NEXT
Make New Entry,
Make Followup Entry
User name R. Michaels
Log entry time 11:12:13 on November 9,2009
Entry number 298554
This entry is a followup to: 298455
keyword=re: xscaler problems (run ONE copy, please !)
Last night it was found by Alex that removing the scaler server
(used by xscaler) made the DAQ work. He reminded me of the problem
of vxWorks running out of sockets -- this can happen if there
are too many copies of xscaler running. (Recall for example
halog 268481 from April 25). I consider this a bug in vxWorks:
sockets are held for a time "T" which is suprisingly long.
If the clients ask for data at a rate that exceeds 1/T the kernel
runs out of sockets. The network interface freezes and CODA fails.
I found and killed 6 copies of xscaler on apar account on various
computers. Please run only one copy !! Let's agree to run it
on adaql5.
Next I ran this at vxworks prompt:
-> netStackSysPoolShow
It shows the Cluster Pool Table has only 64 clusters on ROC28
(pvdis1) whereas on ROC29 (pvdis2) there are 512. Old problem !
Running xscaler (or screadR) many times will eat up the clusters.
A symptom is that the "number of times failed to find space"
is nonzero. And "xscaler" or "screadR" will not return data.

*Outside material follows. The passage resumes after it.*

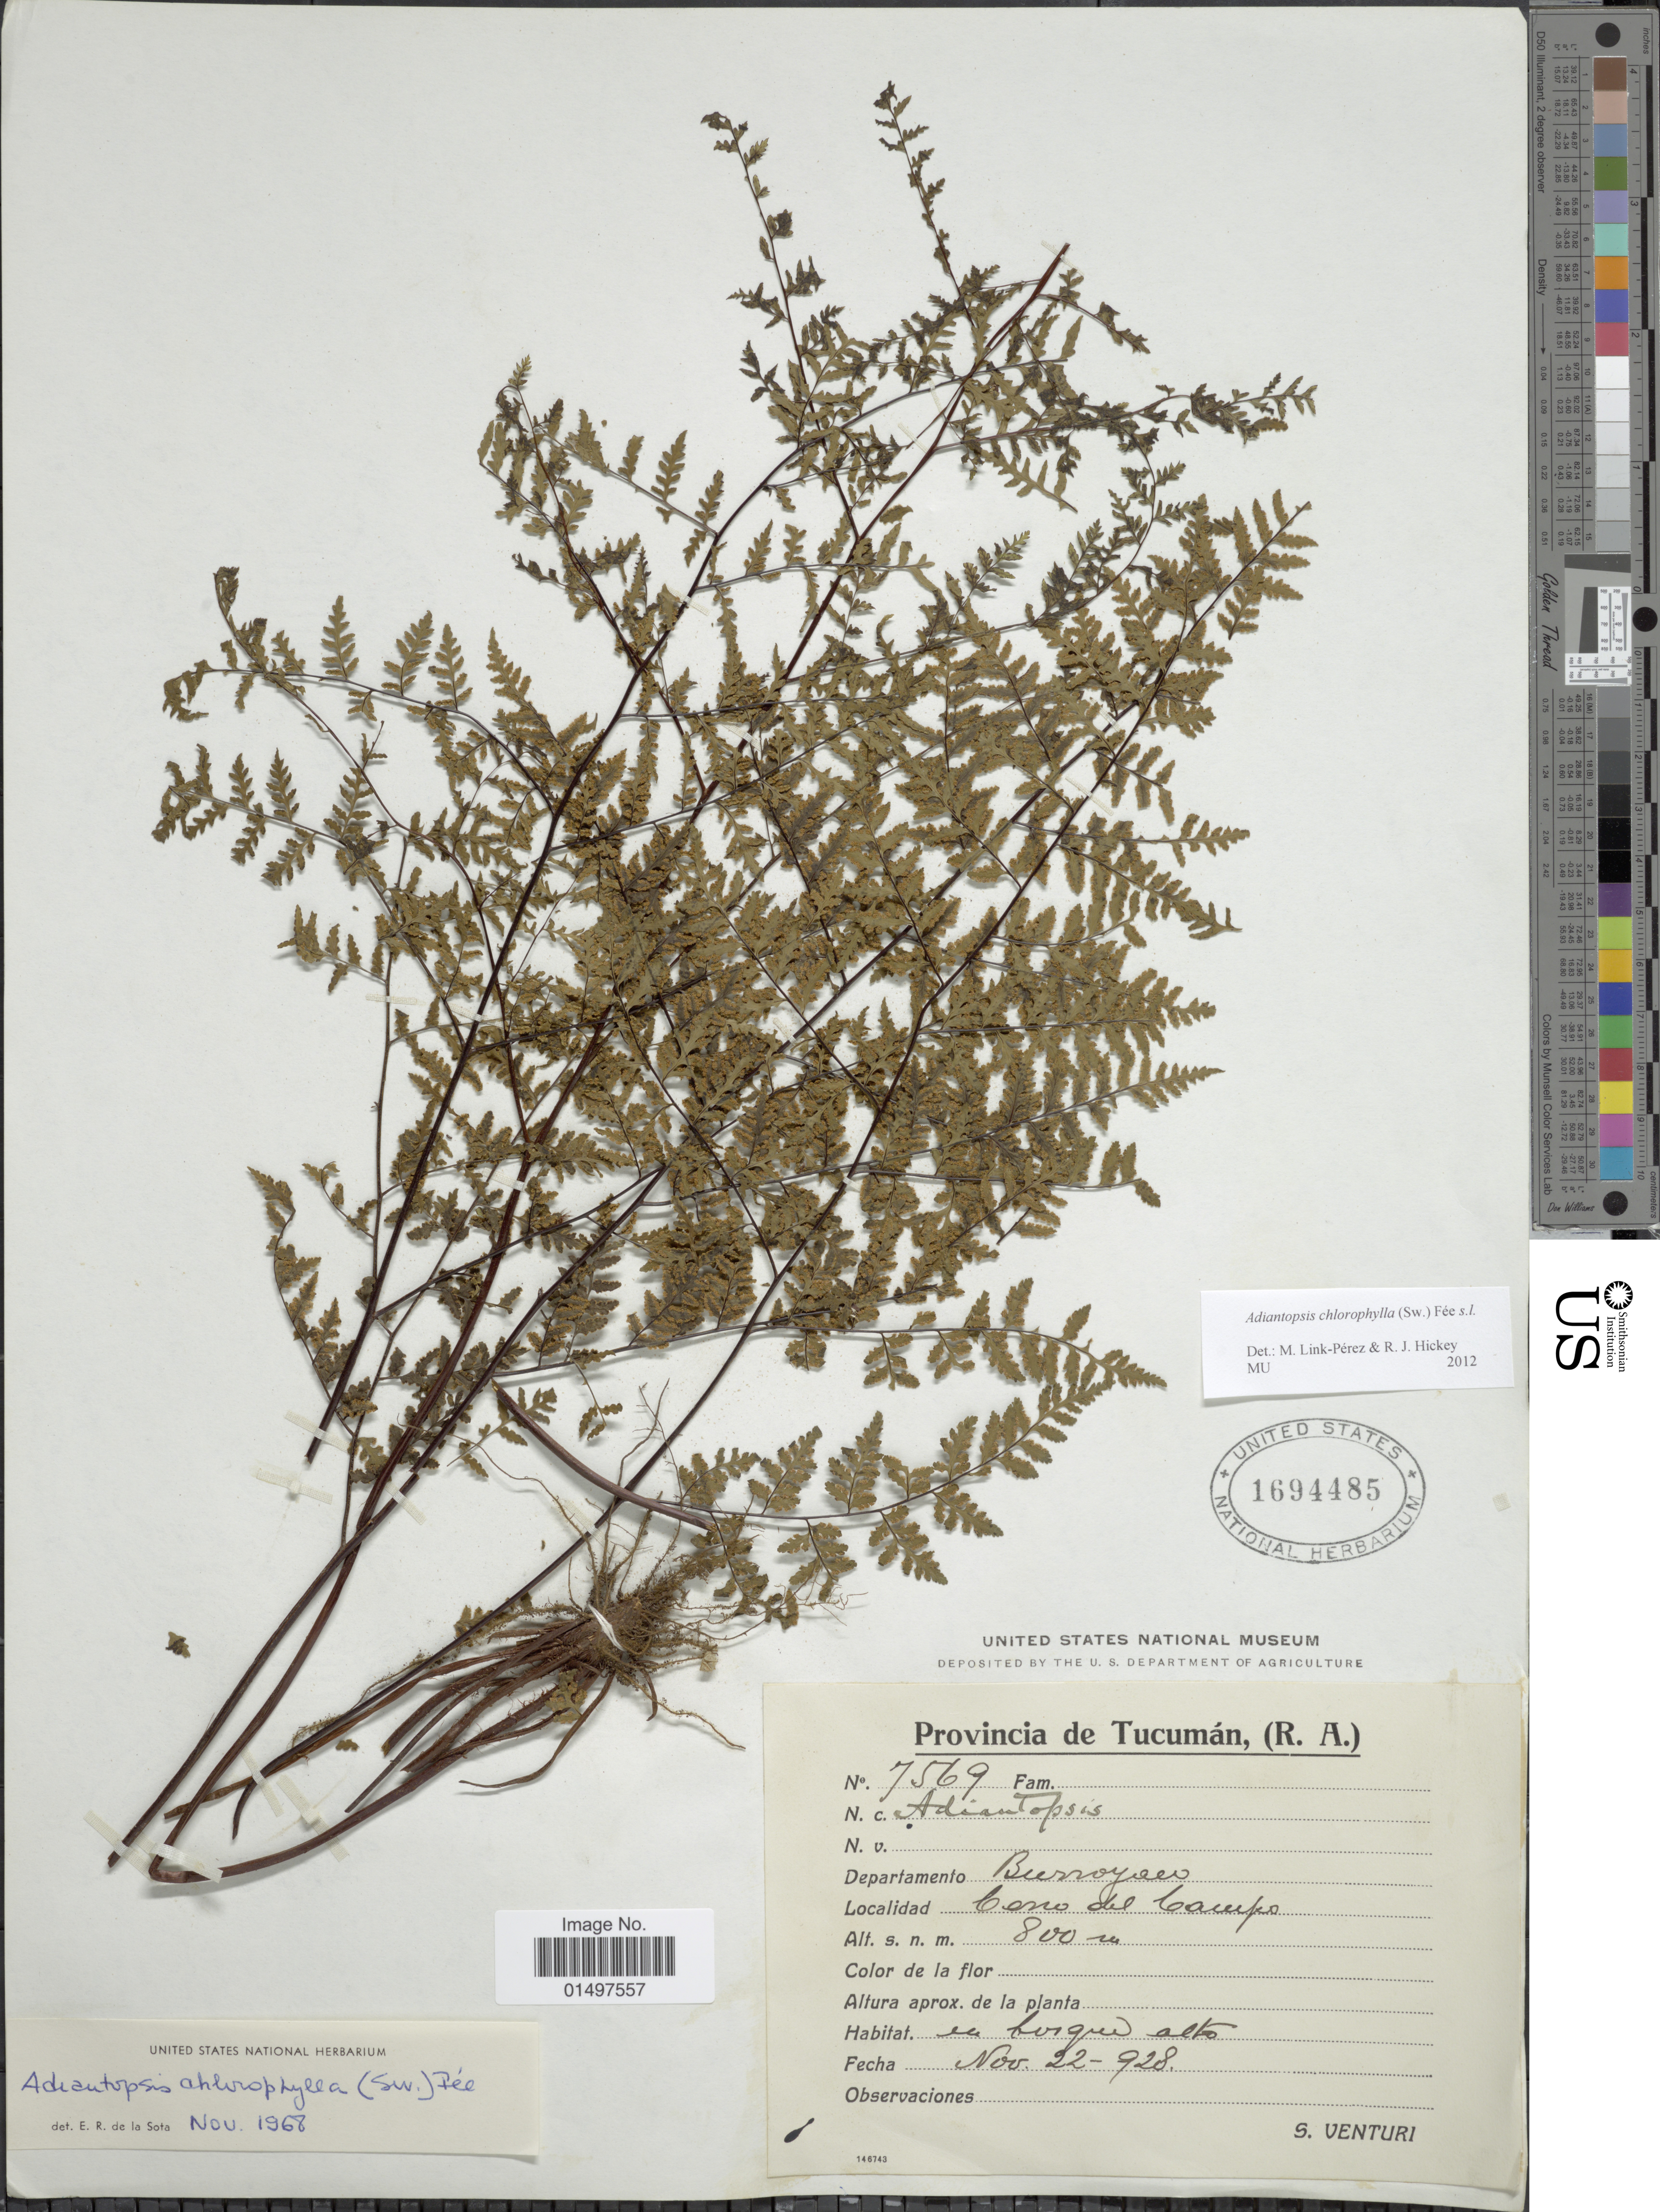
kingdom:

ROC28 is a 2400 cpu with only has 32 MB, so recompiling the
kernel with more clusters is not recommended. (ROC29 is a
5100 cpu with 512 MB and 512 clusters.) From experience we
know that 32MB + 64 clusters is marginal while 512MB + 512clusters
is adequate.
Just now I ran CODA and one copy of xscaler for each arm.
The number of free clusters and network failure rate was stable
on both arms. I think this is a good way to run. Meanwhile I'll
hunt for a 5100 board in case we decide to swap out ROC28.
Alex's workaround is a good idea (makes xscaler not work but
CODA does work) -- in case of emergency.